* [Required action]
Return all lines in the material below that contain "pixels".

• • •

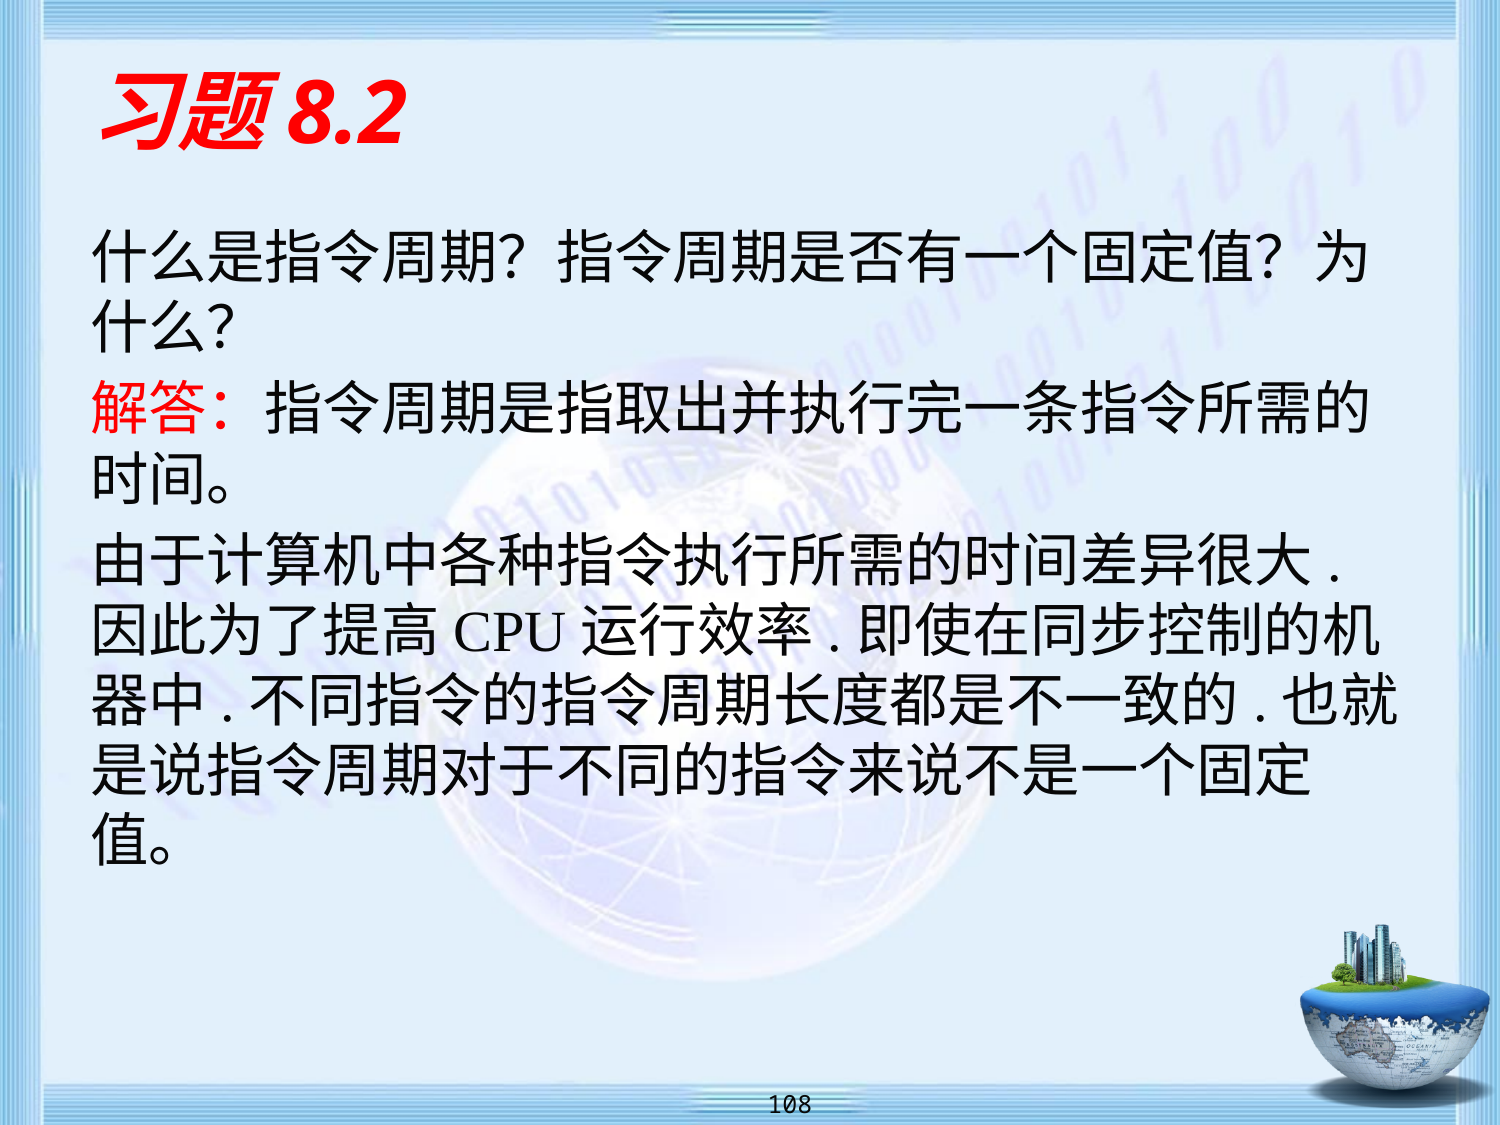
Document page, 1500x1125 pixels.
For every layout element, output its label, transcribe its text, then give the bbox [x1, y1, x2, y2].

title 习题8.2 [75, 37, 1425, 180]
picture [0, 0, 1500, 1125]
footer 108 [512, 1072, 988, 1113]
list 什么是指令周期？指令周期是否有一个固定值？为什么？ 解答：指令周期是指取出并执行完一条指令所需的时间。 由于计算机中各种指令执行所需的时间差异很大.因此为了提高CPU运行效率.即使在同步控制的机器中.不同指令的指令周期长度都是不一致的.也就是说指令周期对于不同的指令来说不是一个固定值。 [75, 212, 1425, 1038]
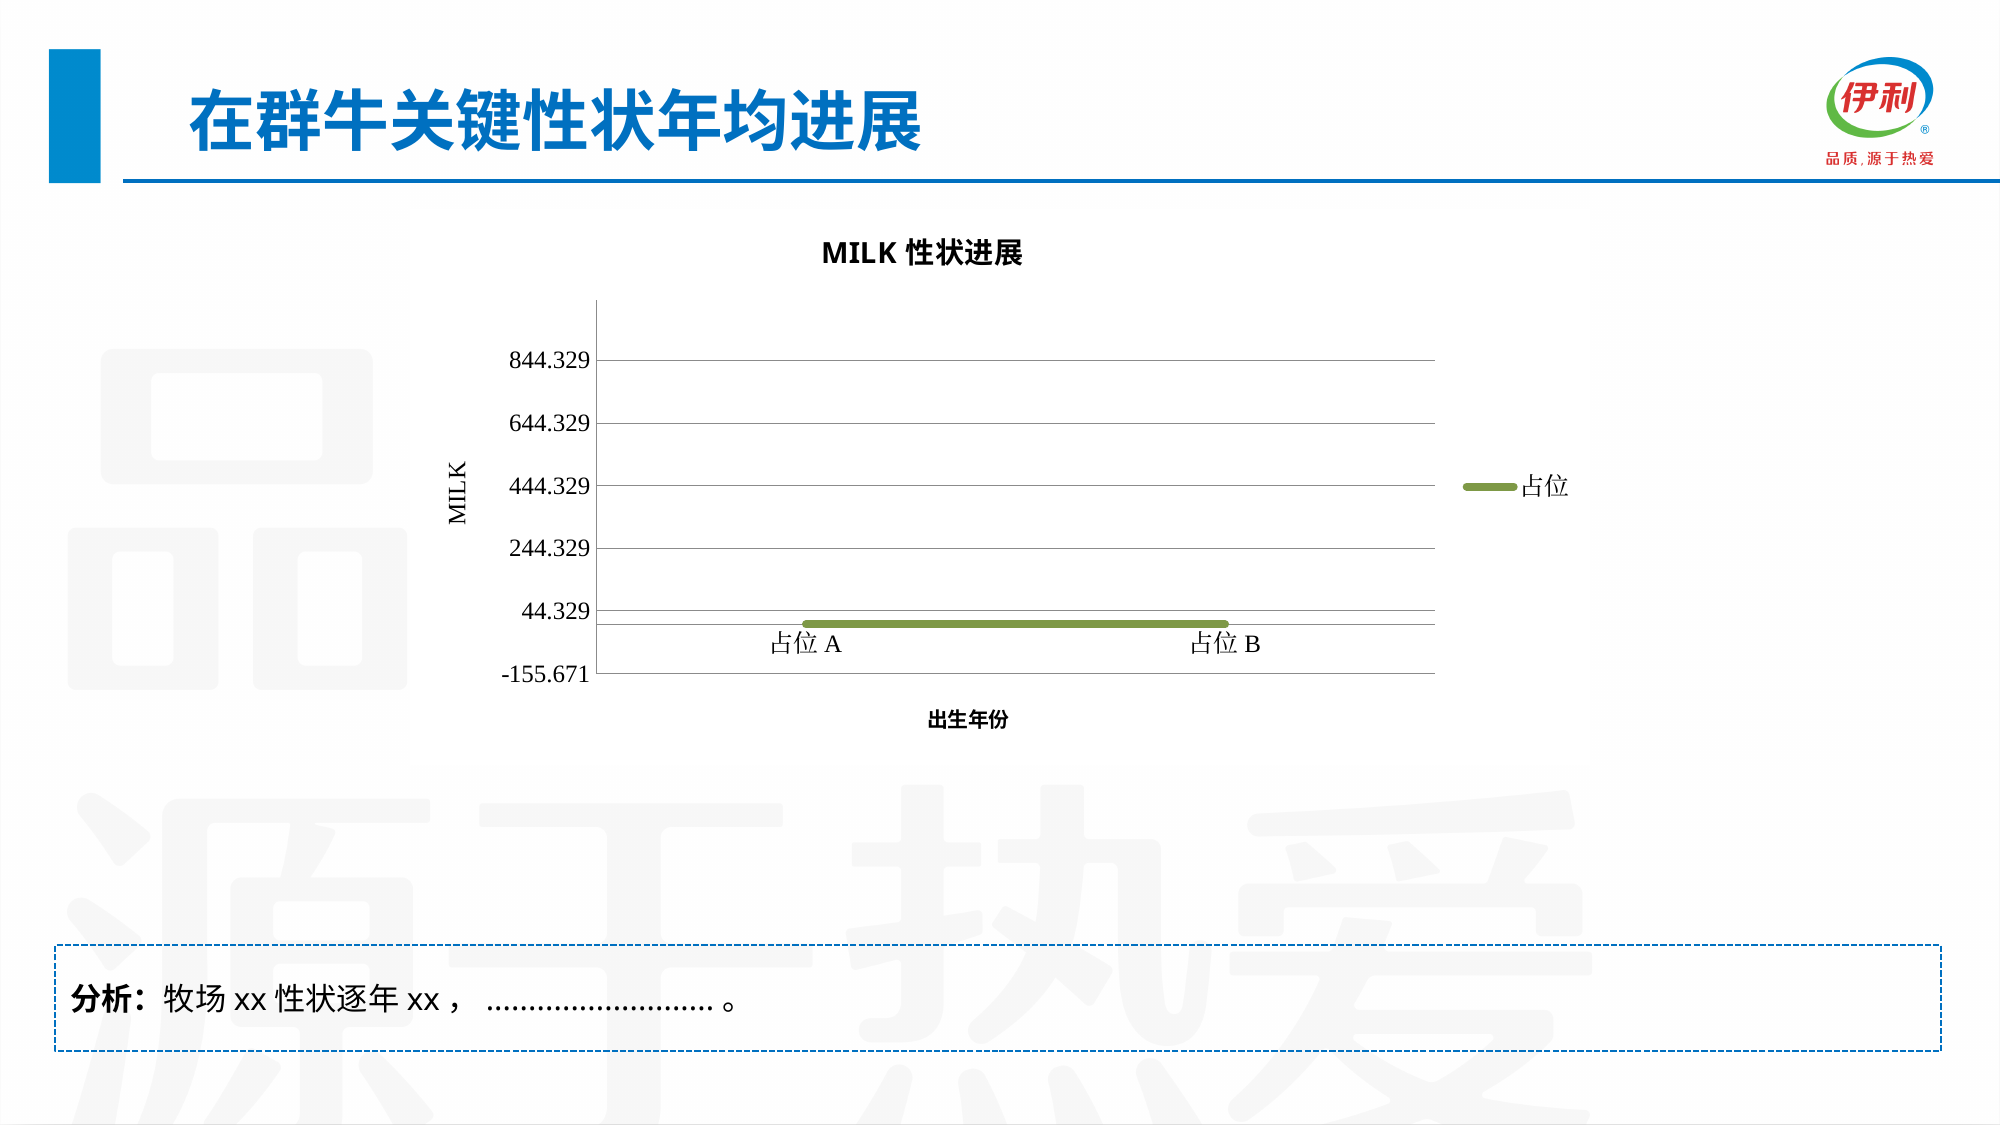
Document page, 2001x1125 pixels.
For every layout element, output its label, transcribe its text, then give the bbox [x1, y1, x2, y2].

chart [409, 208, 1591, 765]
picture [0, 0, 2000, 1125]
text_box 在群牛关键性状年均进展 [174, 71, 938, 167]
text_box 分析：牧场xx性状逐年xx，...........................。 [55, 945, 1942, 1052]
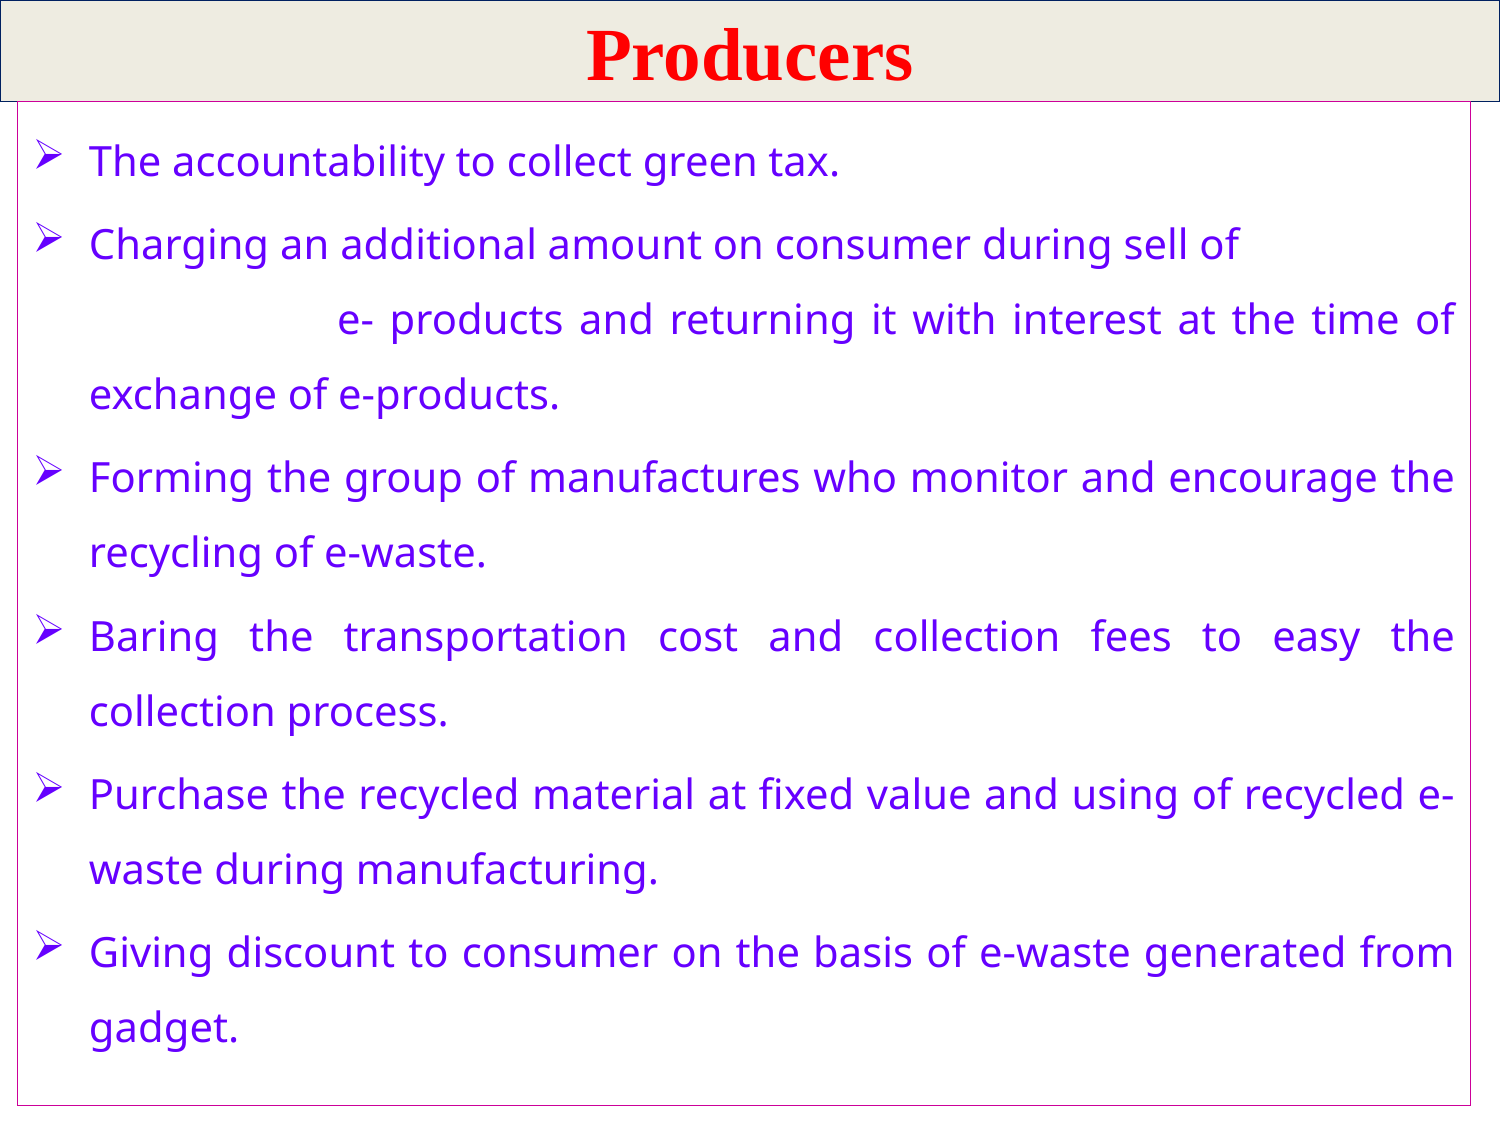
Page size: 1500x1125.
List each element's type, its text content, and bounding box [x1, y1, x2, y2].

title Producers [0, 0, 1500, 102]
list The accountability to collect green tax. Charging an additional amount on consumer during sell of e- products and returning it with interest at the time of exchange of e-products. Forming the group of manufactures who monitor and encourage the recycling of e-waste. Baring the transportation cost and collection fees to easy the collection process. Purchase the recycled material at fixed value and using of recycled e-waste during manufacturing. Giving discount to consumer on the basis of e-waste generated from gadget. [17, 101, 1471, 1106]
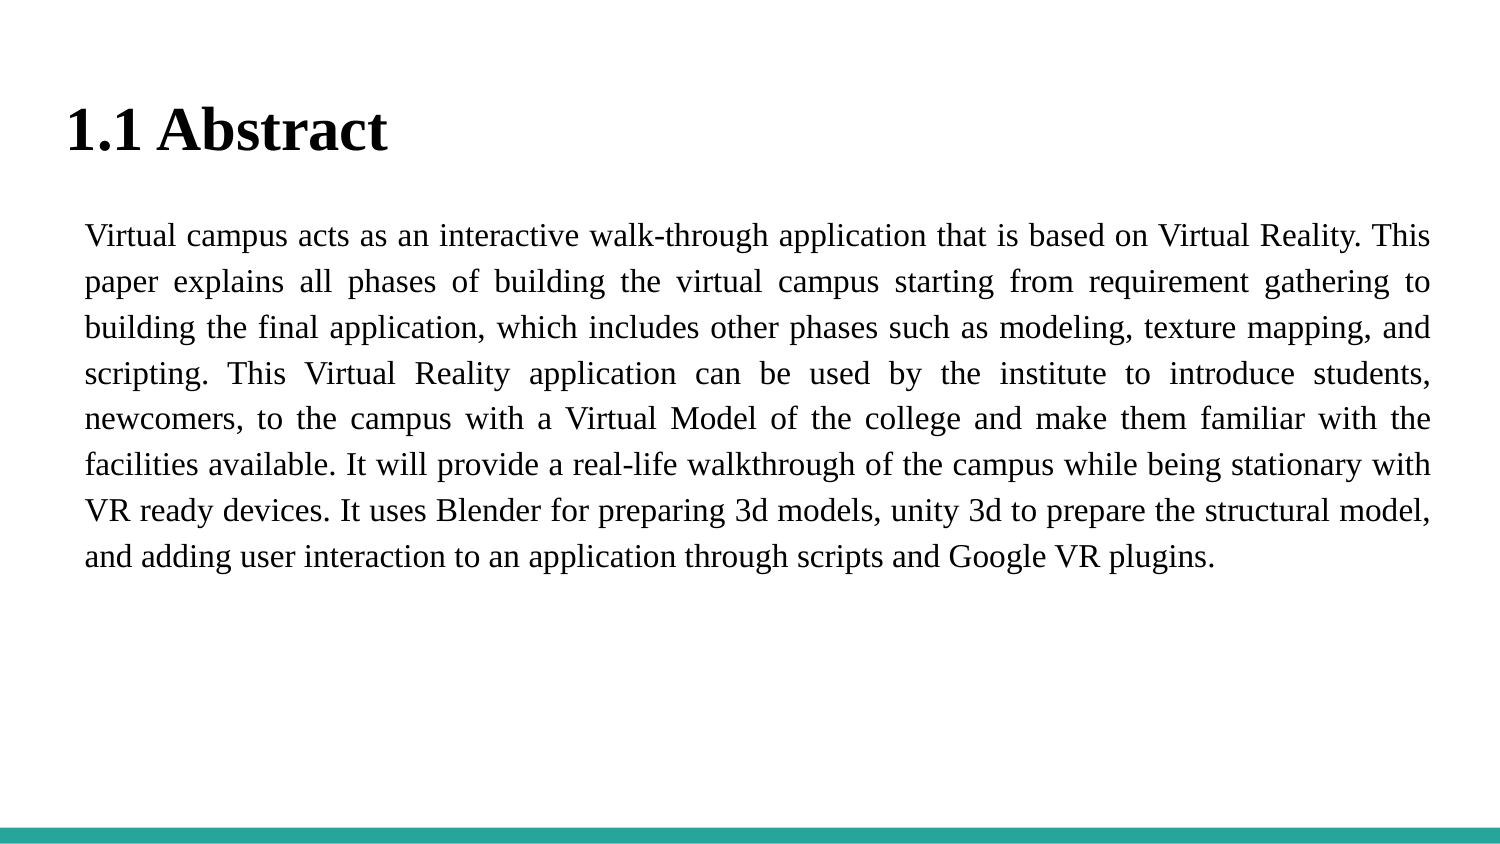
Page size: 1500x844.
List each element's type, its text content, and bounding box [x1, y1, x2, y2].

text_box Virtual campus acts as an interactive walk-through application that is based on Virtual Reality. This paper explains all phases of building the virtual campus starting from requirement gathering to building the final application, which includes other phases such as modeling, texture mapping, and scripting. This Virtual Reality application can be used by the institute to introduce students, newcomers, to the campus with a Virtual Model of the college and make them familiar with the facilities available. It will provide a real-life walkthrough of the campus while being stationary with VR ready devices. It uses Blender for preparing 3d models, unity 3d to prepare the structural model, and adding user interaction to an application through scripts and Google VR plugins. [51, 192, 1449, 750]
text_box 1.1 Abstract [51, 72, 1449, 174]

• • •

* [Completed task]
Document page, 1500x1125 pixels.
Document page, 2001x1125 pixels.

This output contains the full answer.